Forcing her eyes straight ahead, she drove through two more lights. Her chest hurt, her insides were shaking apart. She knew what to do. Tried to slow it down, take deep breaths.
Mia. Where was Mia’s office? It felt like she was moving too fast, but cars flew past on either side.
She pulled off and through a parking lot. Stopped in front of a building she recognized. Even walking felt strange, like there was nothing solid under her feet.
Her hand skimmed along the cool brick of the hallway. Through a door.
The receptionist counter wavered and there was nothing to hold on to. “I need to see the doctor.”
“Your name?”
Another door, the knob cold in her hand.
“Miss, you can’t go back there.”
“No, I can’t. I need—”
The narrow hallway stretched out in front of her longer and longer.
Nothing to hold on to.
“Hannah?”
Mia, but she couldn’t get to her. Moving, but not getting closer. Disconnected. She couldn’t breathe.
“Call 911.”
Mia’s voice, but it felt like a dream.
“Hannah. Hold my hand. Breathe.”
“I can’t breathe.”
Chapter 22
“I’m okay, Nick. Don’t look so worried.”
Her brother sat in a chair beside her in a partitioned-off section of the ER. Elbows on his knees, head down, just as she’d seen him in too many hospitals, too many times before. And she was sorry for it.
“I’m not.”
A smile pulled at her lips. “It’s a sin to lie.”
He sighed. “Does this have anything to do with the other night?”
“No.” Nick had stopped by hours after Stephen left. Hours after she broke the mirror.

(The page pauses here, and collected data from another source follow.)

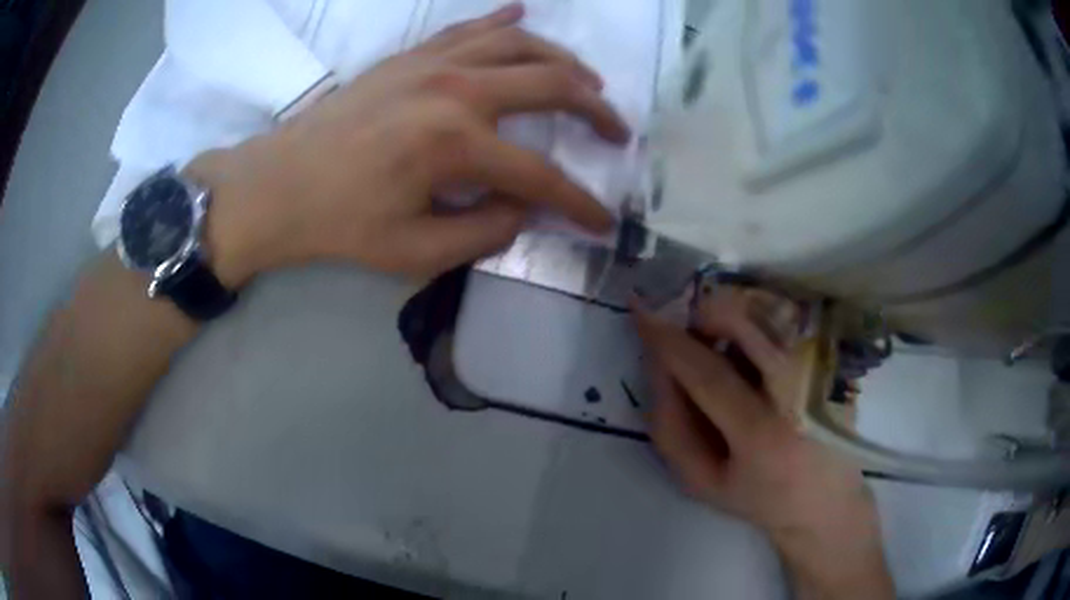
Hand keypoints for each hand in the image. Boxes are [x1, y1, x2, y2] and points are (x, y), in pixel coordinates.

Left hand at [189, 3, 628, 285]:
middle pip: (552, 86)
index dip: (580, 204)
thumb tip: (525, 210)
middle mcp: (456, 90)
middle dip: (597, 112)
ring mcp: (433, 63)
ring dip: (565, 61)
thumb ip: (484, 234)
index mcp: (456, 145)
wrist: (278, 184)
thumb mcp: (415, 252)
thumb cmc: (339, 223)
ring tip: (589, 82)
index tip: (603, 221)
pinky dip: (504, 21)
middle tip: (617, 131)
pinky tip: (524, 15)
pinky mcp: (412, 55)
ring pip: (522, 45)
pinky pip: (470, 28)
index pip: (542, 178)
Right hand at [633, 287, 894, 599]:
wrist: (825, 500)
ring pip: (768, 313)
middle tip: (697, 338)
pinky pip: (789, 322)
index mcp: (761, 434)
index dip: (668, 340)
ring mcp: (823, 370)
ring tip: (733, 356)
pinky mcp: (834, 360)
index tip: (641, 313)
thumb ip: (670, 427)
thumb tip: (658, 364)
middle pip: (746, 322)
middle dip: (707, 315)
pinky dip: (762, 327)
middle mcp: (798, 392)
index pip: (707, 372)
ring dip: (735, 321)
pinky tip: (762, 362)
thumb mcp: (701, 481)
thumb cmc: (759, 497)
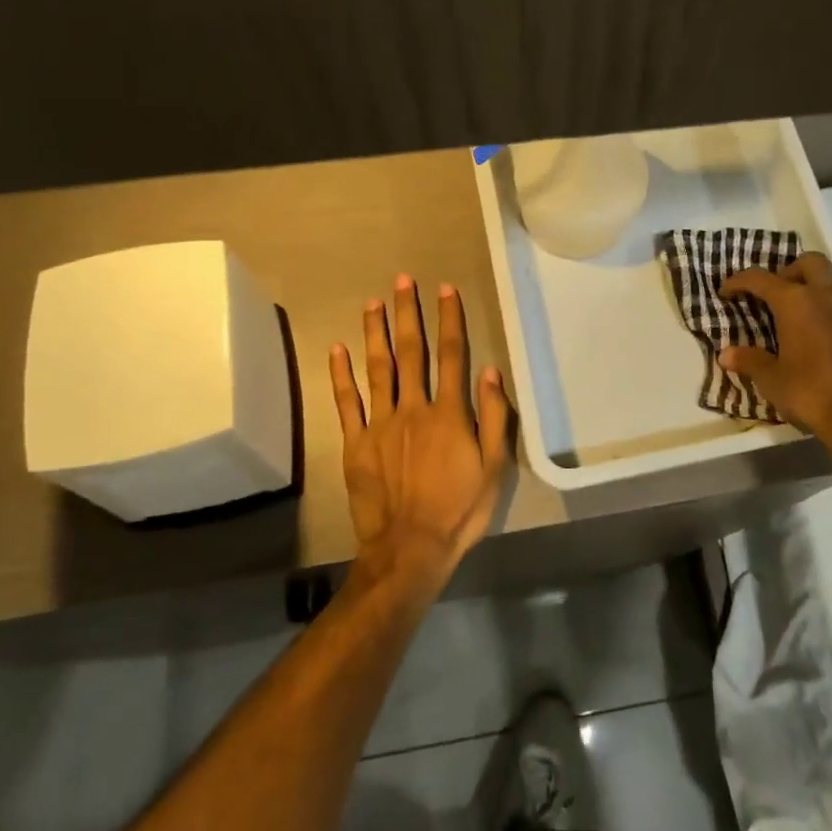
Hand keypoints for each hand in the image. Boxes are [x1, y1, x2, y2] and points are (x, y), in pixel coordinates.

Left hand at [330, 275, 512, 593]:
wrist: (410, 549)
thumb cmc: (459, 509)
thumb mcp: (494, 468)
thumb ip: (493, 417)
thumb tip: (489, 370)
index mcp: (448, 413)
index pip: (451, 355)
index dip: (449, 320)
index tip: (445, 290)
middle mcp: (413, 408)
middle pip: (411, 352)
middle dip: (407, 314)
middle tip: (402, 281)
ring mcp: (380, 424)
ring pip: (377, 369)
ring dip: (375, 332)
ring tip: (373, 302)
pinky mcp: (356, 444)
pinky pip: (347, 403)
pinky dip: (341, 375)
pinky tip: (337, 349)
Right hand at [718, 253, 831, 452]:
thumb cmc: (811, 392)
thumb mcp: (772, 380)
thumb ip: (749, 361)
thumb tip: (726, 355)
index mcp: (798, 302)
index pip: (762, 278)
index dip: (739, 281)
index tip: (726, 291)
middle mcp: (828, 299)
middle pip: (810, 263)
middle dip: (789, 270)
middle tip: (774, 293)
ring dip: (813, 294)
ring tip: (795, 322)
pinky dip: (829, 319)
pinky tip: (820, 346)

And now she was the liar.
“You can talk to me, you know. If you’re having a hard time or…whatever.”
“Yeah? Like I could talk to you about getting my period? Or buying tampons?”
Nick’s face screwed up at the memory and the tension eased. “Really. I’m fine. I was on my way to the meeting with the city this morning and—”
“What meeting?”
Well, shit. “Something about the property I needed to take care of. Anyway, I got lost and I guess I got upset. But I’m fine now. I want to go home.”
He’d heard that last bit before. At least this time she wasn’t begging and crying after weeks, months, of being confined to a hospital room.
“Okay.” He stood, patted her hand awkwardly. “I’ll get the doctor.”
“Nick?”
He stopped and turned at the door. “Yeah?”
“Please don’t worry.”
He gave the tiniest nod and left the room.
Damn it. Just when she decided to step up and step out on her own, and now her brothers would be more worried than ever. One minute she’d been noting street signs and the next…she’d just lost it. Her heart rate was fine now, the chill gone. She knew what had happened, the why and the how, but it didn’t make her feel less stupid. Didn’t make her less the weak little sister to four ultra-strong brothers.
The heavy door cracked open and Mia’s face filled the gap. “Hey. How’s the patient?”
“Good.”
“Rough day, huh.” Mia sat on the edge of the bed and took her hand, so much more at ease than Nick had been. “I guess you know you had a severe panic attack.”
“Yes.”
“That’s not unusual after all you’ve been through. Honestly, I’m surprised it hasn’t happened before.”
Hannah rolled the edge of the scratchy sheet between her fingers and Mia let out a heavy sigh over the silence. “It has happened before. Why didn’t you tell me?”
“I thought I was just having a moment. Doesn’t everyone have moments?” She made a weak attempt at a smile.
Mia gave her a look that said, You know better.
“I haven’t had one since I’ve been seeing you. Haven’t had a bad one in several years.”
“Do you have any idea what brought it on?”
“I had a nightmare.” Hours after I spilled my guts to a man I thought might mean something.
The hospital door flew open and Nick stepped through like a dark storm. “No one knows where the damn doctor is. But as soon as I—”
Her brother froze, drew in a sharp breath like he’d been punched in the stomach, and let it out on one word. “Mia.”
And it just got worse. As far as she knew, Nick and Mia hadn’t seen each other in ten years. Another thing that had ended because of her.
—
Stephen barely registered the noise coming from outside his office door as the reports he stared at blurred. Seconds later it came through his office. Nick Walker, looking like a man going into the ring.